The videogame industry likes to boast of revenues that rival or surpass that of the film industry, but at the same time, game developers not only compete with film for the attention and dollars of their target demographics, but also imitate the blockbuster logic and development patterns of the film industry, as well as hiring film industry talent for interactive game studios. If digital culture emphasizes interactivity more than other audiovisual formations do, what are the consequences?

This group project will have you team up to research, present, and debate the most salient aspects of interactive entertainment. Documenting each of the three steps will earn your group academic credit in this class. Each step will take place partly in the 85C discussion sections and partly in between meetings. Each 85C discussion section will be divided into two groups for this project. Group 1 will research, present, and debate cinematic adaptations of games; group 2 will inversely research, present, and debate game adaptations of cinematic franchises.

Group 1 will consider (three or more) films based on a videogame:

to what extent do the films use (or deviate from) the game plot?
are their central characters essentially the same as those in the ludic model?
do the films successfully use key elements of the game in terms of sound, lighting, style, etc?
what seems to be gained or lost in the process of adaptation?
Group 2 will consider (three or more) games based on a film:

does the game have a clear narrative? what tasks must the player complete to succeed?
do the games have a central character you recognized from the cinematic model?
do these gameworlds resemble that of the films (consider lighting, sound, color, style, etc)?
what seems to be gained or lost in the process of adaptation?
The debates will try to hash out which seems to work better: game to film conversion, or film to game adaptation? What diegesis delivers more: a unified or a heterogeneous lore, a self-contained or an unbounded world? Do you argue in favor of a single narrative or of episodic construction, do you prefer identification with and cathexis onto a character, or distance from and commentary on characters? What criteria do cultural commentators seem to rely on in evaluating whether adaptations succeed in either direction? Always consider what you learned in class about action/adventure/strategy games, about interactivity, violence, sound, and animation in games, etc

Each group will use the week five discussion section to start researching the resources provided, and to prepare a persuasive presentation for the following week (but you will probably want to continue doing some of this work between meetings). Each ten-minute presentation in the week six discussion section will be debated with the other group; to make this possible, presentations need to be both very succinct and very well informed. Your group’s grade on this assignment depends on your preparation, presentation, and discussion performances, so make sure all members of your group contribute in ways the TA can recognize.
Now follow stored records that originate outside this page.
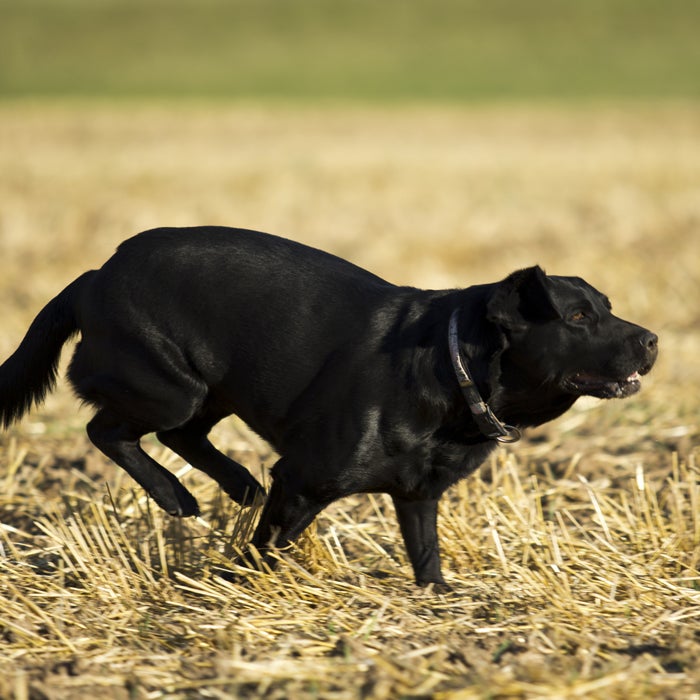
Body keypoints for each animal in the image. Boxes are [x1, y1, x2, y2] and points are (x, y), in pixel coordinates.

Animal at [0, 228, 656, 584]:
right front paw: (238, 586)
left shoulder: (418, 496)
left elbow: (426, 557)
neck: (453, 369)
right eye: (578, 317)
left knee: (178, 437)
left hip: (208, 388)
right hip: (169, 386)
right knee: (106, 429)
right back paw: (178, 497)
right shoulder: (304, 479)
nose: (651, 340)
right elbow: (268, 547)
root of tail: (92, 276)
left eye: (608, 307)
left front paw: (441, 603)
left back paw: (237, 484)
After your presentations and debates, each student needs to upload a brief document (use DOC or PDF format to upload to Canvas) that states your name and student ID#, picks one representative quote (a different one for each group member!) from one of the assigned readings (not from the listicles below but from the weekly assigned readings related to these topics), followed by one sentence explaining that quote in your own words, and one or two sentences providing your argument or spin on this quote and its importance.